Lembro bem de, quando pequena, ler para copiar. Minha mãe comumente deitava ao sofá, cruzava as pernas sobre o braço do estofado e iniciava a leitura; era assim que me lembro dela lendo em casa. E me lembro de, no sofá menor, ao lado, imitar o gesto com meus pequenos livros na mão, me sentindo muito adulta e séria no exercício da leitura. Assim eu gostava de cumprir e pensava esse ritual que, fora de julgamentos sobre intelectualidade - que àquela época me eram certamente irrelevantes, sequer existiam -, me parecia tão bonito e sério, tão tipicamente adulto e maduro.
Para gostar de ler, primeiro, eu gostava de observar. Como todo mundo, como toda criança. Minha casa era o meu mundo e, se a minha casa tinha livros, leituras, filmes, música e conversas sobre essas coisas, me parecia que uma parte importante do mundo envolvia tudo isso. E me parecia natural ao ser humano ser um leitor, como uma família ter um cachorro. É uma realidade pra todo mundo? Não. Mas na minha cabeça, era.
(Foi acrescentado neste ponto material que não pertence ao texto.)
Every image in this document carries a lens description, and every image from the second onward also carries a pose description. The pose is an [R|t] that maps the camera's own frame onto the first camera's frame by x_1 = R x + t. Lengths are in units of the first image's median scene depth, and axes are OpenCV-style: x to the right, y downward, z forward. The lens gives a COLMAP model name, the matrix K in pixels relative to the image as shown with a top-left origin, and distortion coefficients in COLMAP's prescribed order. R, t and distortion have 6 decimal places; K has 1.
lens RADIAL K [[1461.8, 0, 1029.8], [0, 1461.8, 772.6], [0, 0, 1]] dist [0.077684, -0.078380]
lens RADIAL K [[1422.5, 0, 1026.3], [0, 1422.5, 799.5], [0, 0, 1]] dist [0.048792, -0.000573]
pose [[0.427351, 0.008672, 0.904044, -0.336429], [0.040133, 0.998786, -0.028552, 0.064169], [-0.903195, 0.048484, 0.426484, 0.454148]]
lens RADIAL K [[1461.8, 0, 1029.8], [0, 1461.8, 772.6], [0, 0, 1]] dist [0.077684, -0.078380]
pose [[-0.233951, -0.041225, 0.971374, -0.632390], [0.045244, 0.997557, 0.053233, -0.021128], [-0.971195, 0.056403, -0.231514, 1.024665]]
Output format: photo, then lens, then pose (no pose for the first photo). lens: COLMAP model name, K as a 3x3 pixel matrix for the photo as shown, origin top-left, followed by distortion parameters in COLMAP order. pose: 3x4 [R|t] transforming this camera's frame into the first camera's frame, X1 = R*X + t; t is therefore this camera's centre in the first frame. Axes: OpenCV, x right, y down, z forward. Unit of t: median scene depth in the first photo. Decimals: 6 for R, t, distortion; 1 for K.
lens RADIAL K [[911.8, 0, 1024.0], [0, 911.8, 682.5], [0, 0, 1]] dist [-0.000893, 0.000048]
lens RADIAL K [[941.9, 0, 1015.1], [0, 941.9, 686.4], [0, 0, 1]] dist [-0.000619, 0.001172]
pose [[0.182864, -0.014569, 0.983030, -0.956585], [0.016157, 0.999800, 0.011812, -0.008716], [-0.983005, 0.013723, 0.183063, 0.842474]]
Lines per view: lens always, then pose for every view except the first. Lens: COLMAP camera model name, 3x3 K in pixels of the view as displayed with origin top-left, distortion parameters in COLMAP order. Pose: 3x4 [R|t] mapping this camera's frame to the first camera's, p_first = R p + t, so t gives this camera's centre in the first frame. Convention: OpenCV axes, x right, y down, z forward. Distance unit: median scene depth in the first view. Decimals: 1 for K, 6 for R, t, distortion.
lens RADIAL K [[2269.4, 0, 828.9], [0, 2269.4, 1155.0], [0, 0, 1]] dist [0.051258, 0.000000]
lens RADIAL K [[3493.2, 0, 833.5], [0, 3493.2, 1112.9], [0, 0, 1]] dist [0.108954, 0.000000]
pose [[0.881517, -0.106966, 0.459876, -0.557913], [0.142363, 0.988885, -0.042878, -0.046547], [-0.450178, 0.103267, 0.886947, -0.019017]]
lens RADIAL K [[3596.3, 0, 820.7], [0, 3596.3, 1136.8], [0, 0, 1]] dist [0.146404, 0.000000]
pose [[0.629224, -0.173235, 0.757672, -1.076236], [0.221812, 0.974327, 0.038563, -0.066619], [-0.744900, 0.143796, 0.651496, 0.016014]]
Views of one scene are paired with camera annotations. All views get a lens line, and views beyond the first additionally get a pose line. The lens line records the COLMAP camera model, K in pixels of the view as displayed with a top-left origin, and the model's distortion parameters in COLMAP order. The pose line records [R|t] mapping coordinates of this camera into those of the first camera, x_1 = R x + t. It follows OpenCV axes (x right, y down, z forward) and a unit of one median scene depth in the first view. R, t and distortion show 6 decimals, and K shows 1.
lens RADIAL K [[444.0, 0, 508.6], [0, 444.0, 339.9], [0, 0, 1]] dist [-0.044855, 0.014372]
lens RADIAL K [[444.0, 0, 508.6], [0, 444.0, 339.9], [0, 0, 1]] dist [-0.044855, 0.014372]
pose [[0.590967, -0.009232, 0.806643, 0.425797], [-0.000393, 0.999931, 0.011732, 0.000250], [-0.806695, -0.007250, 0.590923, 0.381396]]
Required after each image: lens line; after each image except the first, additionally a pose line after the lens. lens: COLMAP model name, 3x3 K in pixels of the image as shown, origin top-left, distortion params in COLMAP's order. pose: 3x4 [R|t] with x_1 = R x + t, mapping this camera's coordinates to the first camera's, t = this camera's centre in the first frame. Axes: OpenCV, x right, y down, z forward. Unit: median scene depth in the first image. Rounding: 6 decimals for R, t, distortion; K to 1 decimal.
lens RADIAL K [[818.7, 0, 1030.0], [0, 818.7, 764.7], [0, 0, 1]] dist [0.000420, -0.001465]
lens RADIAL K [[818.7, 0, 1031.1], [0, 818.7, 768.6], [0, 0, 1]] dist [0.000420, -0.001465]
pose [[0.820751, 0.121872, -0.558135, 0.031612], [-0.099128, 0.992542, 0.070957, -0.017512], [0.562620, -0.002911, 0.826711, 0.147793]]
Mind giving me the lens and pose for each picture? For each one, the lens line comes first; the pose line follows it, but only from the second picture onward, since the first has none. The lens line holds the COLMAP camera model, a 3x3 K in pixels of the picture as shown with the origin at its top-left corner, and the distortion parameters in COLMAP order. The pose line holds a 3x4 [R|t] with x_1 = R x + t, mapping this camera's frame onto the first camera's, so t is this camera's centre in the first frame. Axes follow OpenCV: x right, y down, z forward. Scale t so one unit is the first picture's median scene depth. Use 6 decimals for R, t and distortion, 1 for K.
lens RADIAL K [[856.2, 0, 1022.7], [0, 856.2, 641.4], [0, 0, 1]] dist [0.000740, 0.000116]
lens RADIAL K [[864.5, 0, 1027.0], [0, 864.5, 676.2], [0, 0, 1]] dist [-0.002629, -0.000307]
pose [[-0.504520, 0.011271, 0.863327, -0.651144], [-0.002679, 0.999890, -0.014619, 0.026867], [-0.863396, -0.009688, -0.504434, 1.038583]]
A minha geração (uhu, millenials!) ainda sentiu os estilhaços do boom das coleções de crônicas e romances que estouraram lá nos anos 70, mas fizeram escola (literalmente) até meados dos anos 1990. Eu lembro das lombadas amareladas de vários exemplares da coleção Para Gostar de Ler, da Editora Ática, que faziam morada antiga nas estantes de alguém que veio a me doar, depois. Fossem as reedições, fossem simplesmente os livros empoeirados das estantes dos nossos pais ou das bibliotecas, o pessoal que começou a ler até os anos 90 é, normalmente, familiarizado com essa coleção citada ou mesmo a série Vagalume, entre outras séries e best-sellers.
Vamos à primeira lição, retirada do apelo editorial que essas séries trouxeram desde os 1900-e-bolinha e pode ser adaptada para os 2020: é preciso encontrar a intersecção entre a cultura digital que assusta e o que ainda é o "como nossos pais" do nosso tempo. Os jovens não só utilizam, mas vivem o mundo digital. As comunidades que sempre existiram entre os adolescentes, por exemplo, continuam existindo - em outras configurações e muito mais líquidas (alô, Bauman!) mas sim, continuam.
Eles lêem livros impressos, digitais e lêem também onde mais circulam: nas redes sociais. Eles lêem e nem sabem que lêem. Eles seguem e compartilham poetas e pensadores que divulgam ali mesmo o seu trabalho; pequenos cards, grandes literaturas - considerando os milhões de seguidores, não chamaria exatamente de "literatura marginal", apesar de estar longe do cânone (seria a classe média do mundo literário? coloque aqui um emoji pensativo).
Bom, é um assunto que dá pano pra manga. Queria falar mais sobre essa ciência pouco racional e muito mais afetiva que é gostar de ler. Acho que posso resumir em: ler não é um compromisso, faz parte. Todo mundo que lê, lê muito mais do que pensa. Com esses aparelhinhos que viraram extensão do nosso corpo, lê-se muito mais. Mas, se eu escrever muito, dizem as más línguas (ou os maus textos) que os jovens não me lerão aqui. Será? Quem é xovem e chegou até o fim, levanta a mão pra eu ver uma coisa aqui.